When he goes out with his daughter and grandson, he orders them not to call him “dad” or “granddad” because he wants to carry the illusion of youthfulness. Instead of showing up for his grandson’s birthday party, he spends a night with a woman and sleeps through it. It isn’t until Susan threatens to take away his right to see his grandson that he begins to wise up.

Of course, a myriad of other factors contribute to his enlightenment as well. He has no income and has been kicked out of his home, forcing him to work as a waiter in a small restaurant owned by an old friend he hasn’t seen in 30 years, and after winding up in a hospital from a cracked rib he realizes he can’t cheat death and that his womanizing and partying has only been a temporary solution to his troubles.

This is where the brilliance of the movie lies.
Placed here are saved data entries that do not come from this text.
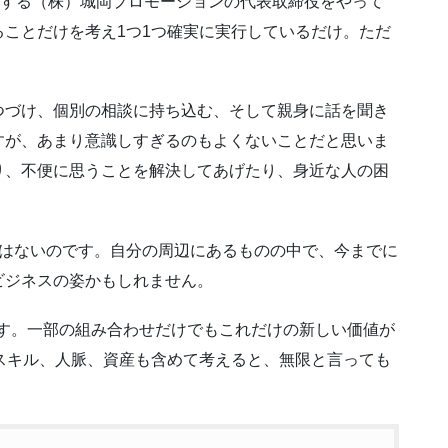
営する（株）城岡プロモーションの代表取締役をやって
ことだけを考え1つ1つ確実に実行しているだけ。ただ
つづけ、個別の相談に持ち込む、そして親身に話を聞き
すが、あまり意識しすぎるのもよくないことだと思いま
り、不便に思うことを解決してあげたり、身近な人の困
。
にはないのです。自分の周辺にあるものの中で、今までに
ビジネスの姿かもしれません。
ます。一部の組み合わせだけでもこれだけの新しい価値が
スキル、人脈、資産も含めて考えると、無限と言っても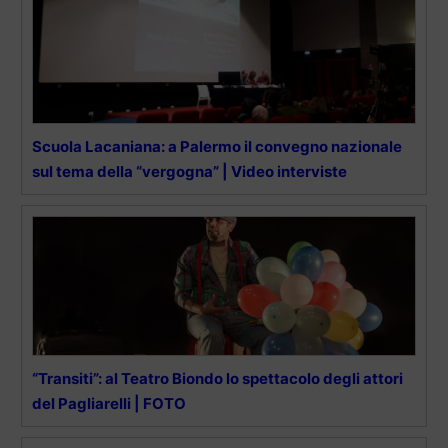
Scuola Lacaniana: a Palermo il convegno nazionale
sul tema della “vergogna” | Video interviste
“Transiti”: al Teatro Biondo lo spettacolo degli attori
del Pagliarelli | FOTO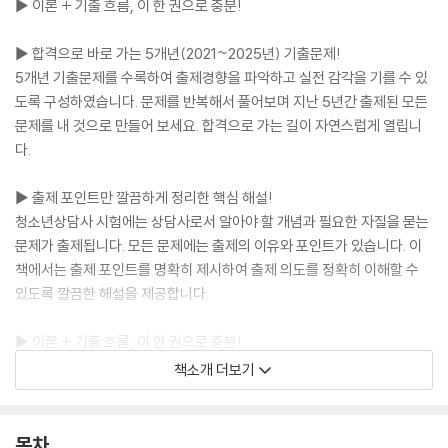
▶ 이론 + 기출 흐름, 이 한 권으로 충분!
▶ 합격으로 바로 가는 5개년(2021~2025년) 기출문제!
5개년 기출문제를 수록하여 출제경향을 파악하고 실전 감각을 기를 수 있
도록 구성하였습니다. 문제를 반복해서 풀어보며 지난 5년간 출제된 모든
문제를 내 것으로 만들어 보세요. 합격으로 가는 길이 자연스럽게 열립니
다.
▶ 출제 포인트만 깔끔하게 정리한 핵심 해설!
청소년상담사 시험에는 상담사로서 알아야 할 개념과 필요한 자질을 묻는
문제가 출제됩니다. 모든 문제에는 출제의 이유와 포인트가 있습니다. 이
책에서는 출제 포인트를 명확히 제시하여 출제 의도를 정확히 이해할 수
있도록 깔끔한 해설을 제공합니다.
▶ 이론 + 기출 흐름, 이 한 권으로 충분!
기출문제집 한 권으로 청소년상담사 2급 이론까지 함께 학습할 수 있도록
책소개 더보기
꼭 필요한 이론을 해설에 수록하였습니다. 이 책 한 권으로 이론과 기출 흐
름까지 한 번에 잡아 보세요.
목차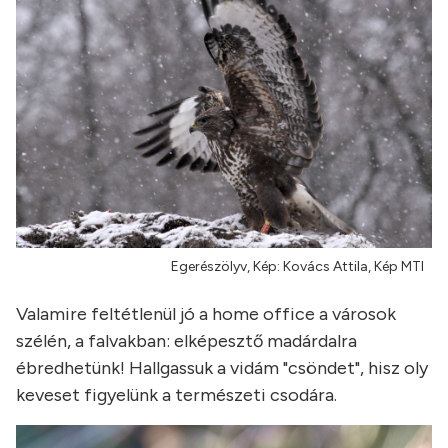
Egerészölyv, Kép: Kovács Attila, Kép MTI
Valamire feltétlenül jó a home office a városok
szélén, a falvakban: elképesztő madárdalra
ébredhetünk! Hallgassuk a vidám "csöndet", hisz oly
keveset figyelünk a természeti csodára.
You do get the sense that Ben is starting to see things straight, realizing that the rest of his time on Earth is better spent with his family than with random women he picks up at night, but at the same time that habit is hard for him to break. Ending on a note that offers no definitive conclusion, Solitary Man is a fascinating character study in its own right and shows that just because you’re around people, it doesn’t mean you’re not alone.